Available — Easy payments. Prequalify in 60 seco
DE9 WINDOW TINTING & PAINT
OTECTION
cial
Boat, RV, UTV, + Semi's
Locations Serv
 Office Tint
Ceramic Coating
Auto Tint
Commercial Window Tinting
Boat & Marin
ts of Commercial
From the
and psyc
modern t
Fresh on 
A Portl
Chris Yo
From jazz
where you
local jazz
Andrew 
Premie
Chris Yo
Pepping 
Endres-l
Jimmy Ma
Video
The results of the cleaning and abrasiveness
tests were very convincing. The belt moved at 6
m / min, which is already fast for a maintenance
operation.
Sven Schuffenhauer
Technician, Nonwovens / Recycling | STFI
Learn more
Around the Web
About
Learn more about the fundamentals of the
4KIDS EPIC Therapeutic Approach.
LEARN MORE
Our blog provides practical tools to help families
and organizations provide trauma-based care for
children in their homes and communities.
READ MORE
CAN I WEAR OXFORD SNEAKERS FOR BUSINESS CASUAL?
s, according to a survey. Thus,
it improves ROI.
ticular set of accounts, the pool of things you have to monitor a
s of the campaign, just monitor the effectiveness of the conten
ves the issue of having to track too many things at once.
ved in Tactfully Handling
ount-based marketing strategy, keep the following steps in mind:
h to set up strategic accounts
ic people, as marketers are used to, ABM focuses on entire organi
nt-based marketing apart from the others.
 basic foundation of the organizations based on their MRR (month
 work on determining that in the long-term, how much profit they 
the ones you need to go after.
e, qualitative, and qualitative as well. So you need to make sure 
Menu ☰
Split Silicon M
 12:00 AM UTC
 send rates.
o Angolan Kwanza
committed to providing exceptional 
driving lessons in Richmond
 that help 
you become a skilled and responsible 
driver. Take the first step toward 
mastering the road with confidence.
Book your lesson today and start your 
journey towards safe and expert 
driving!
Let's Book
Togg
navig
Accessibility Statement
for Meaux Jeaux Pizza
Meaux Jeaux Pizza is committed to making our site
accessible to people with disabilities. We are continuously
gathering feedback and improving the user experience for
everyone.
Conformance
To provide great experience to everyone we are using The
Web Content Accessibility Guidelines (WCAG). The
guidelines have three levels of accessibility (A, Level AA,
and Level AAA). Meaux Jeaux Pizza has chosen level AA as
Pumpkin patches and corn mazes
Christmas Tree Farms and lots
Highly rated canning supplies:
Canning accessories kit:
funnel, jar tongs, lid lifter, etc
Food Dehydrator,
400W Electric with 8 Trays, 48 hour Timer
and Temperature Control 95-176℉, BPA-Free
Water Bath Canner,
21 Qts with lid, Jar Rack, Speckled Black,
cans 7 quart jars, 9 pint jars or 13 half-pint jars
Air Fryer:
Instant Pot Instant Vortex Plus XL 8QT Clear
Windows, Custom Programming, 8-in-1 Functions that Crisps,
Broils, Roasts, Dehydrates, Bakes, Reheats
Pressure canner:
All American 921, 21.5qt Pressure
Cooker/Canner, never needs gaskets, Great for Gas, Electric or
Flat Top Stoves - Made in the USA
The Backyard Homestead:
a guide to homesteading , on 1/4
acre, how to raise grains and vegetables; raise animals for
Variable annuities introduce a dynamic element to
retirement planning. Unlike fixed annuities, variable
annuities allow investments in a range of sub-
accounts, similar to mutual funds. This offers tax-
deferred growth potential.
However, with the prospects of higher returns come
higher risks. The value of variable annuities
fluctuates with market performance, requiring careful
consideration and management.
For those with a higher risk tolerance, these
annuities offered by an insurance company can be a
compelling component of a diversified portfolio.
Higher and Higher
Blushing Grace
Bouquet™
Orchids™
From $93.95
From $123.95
==*==
**WORK ITEM:**
Reproduce every one of the records above with "driving" replaced by "motoring" throughout, keeping everything else the same.

**RESPONSE AREA:**
Available — Easy payments. Prequalify in 60 seco
DE9 WINDOW TINTING & PAINT
OTECTION
cial
Boat, RV, UTV, + Semi's
Locations Serv
 Office Tint
Ceramic Coating
Auto Tint
Commercial Window Tinting
Boat & Marin
ts of Commercial
From the
and psyc
modern t
Fresh on 
A Portl
Chris Yo
From jazz
where you
local jazz
Andrew 
Premie
Chris Yo
Pepping 
Endres-l
Jimmy Ma
Video
The results of the cleaning and abrasiveness
tests were very convincing. The belt moved at 6
m / min, which is already fast for a maintenance
operation.
Sven Schuffenhauer
Technician, Nonwovens / Recycling | STFI
Learn more
Around the Web
About
Learn more about the fundamentals of the
4KIDS EPIC Therapeutic Approach.
LEARN MORE
Our blog provides practical tools to help families
and organizations provide trauma-based care for
children in their homes and communities.
READ MORE
CAN I WEAR OXFORD SNEAKERS FOR BUSINESS CASUAL?
s, according to a survey. Thus,
it improves ROI.
ticular set of accounts, the pool of things you have to monitor a
s of the campaign, just monitor the effectiveness of the conten
ves the issue of having to track too many things at once.
ved in Tactfully Handling
ount-based marketing strategy, keep the following steps in mind:
h to set up strategic accounts
ic people, as marketers are used to, ABM focuses on entire organi
nt-based marketing apart from the others.
 basic foundation of the organizations based on their MRR (month
 work on determining that in the long-term, how much profit they 
the ones you need to go after.
e, qualitative, and qualitative as well. So you need to make sure 
Menu ☰
Split Silicon M
 12:00 AM UTC
 send rates.
o Angolan Kwanza
committed to providing exceptional 
motoring lessons in Richmond
 that help 
you become a skilled and responsible 
driver. Take the first step toward 
mastering the road with confidence.
Book your lesson today and start your 
journey towards safe and expert 
motoring!
Let's Book
Togg
navig
Accessibility Statement
for Meaux Jeaux Pizza
Meaux Jeaux Pizza is committed to making our site
accessible to people with disabilities. We are continuously
gathering feedback and improving the user experience for
everyone.
Conformance
To provide great experience to everyone we are using The
Web Content Accessibility Guidelines (WCAG). The
guidelines have three levels of accessibility (A, Level AA,
and Level AAA). Meaux Jeaux Pizza has chosen level AA as
Pumpkin patches and corn mazes
Christmas Tree Farms and lots
Highly rated canning supplies:
Canning accessories kit:
funnel, jar tongs, lid lifter, etc
Food Dehydrator,
400W Electric with 8 Trays, 48 hour Timer
and Temperature Control 95-176℉, BPA-Free
Water Bath Canner,
21 Qts with lid, Jar Rack, Speckled Black,
cans 7 quart jars, 9 pint jars or 13 half-pint jars
Air Fryer:
Instant Pot Instant Vortex Plus XL 8QT Clear
Windows, Custom Programming, 8-in-1 Functions that Crisps,
Broils, Roasts, Dehydrates, Bakes, Reheats
Pressure canner:
All American 921, 21.5qt Pressure
Cooker/Canner, never needs gaskets, Great for Gas, Electric or
Flat Top Stoves - Made in the USA
The Backyard Homestead:
a guide to homesteading , on 1/4
acre, how to raise grains and vegetables; raise animals for
Variable annuities introduce a dynamic element to
retirement planning. Unlike fixed annuities, variable
annuities allow investments in a range of sub-
accounts, similar to mutual funds. This offers tax-
deferred growth potential.
However, with the prospects of higher returns come
higher risks. The value of variable annuities
fluctuates with market performance, requiring careful
consideration and management.
For those with a higher risk tolerance, these
annuities offered by an insurance company can be a
compelling component of a diversified portfolio.
Higher and Higher
Blushing Grace
Bouquet™
Orchids™
From $93.95
From $123.95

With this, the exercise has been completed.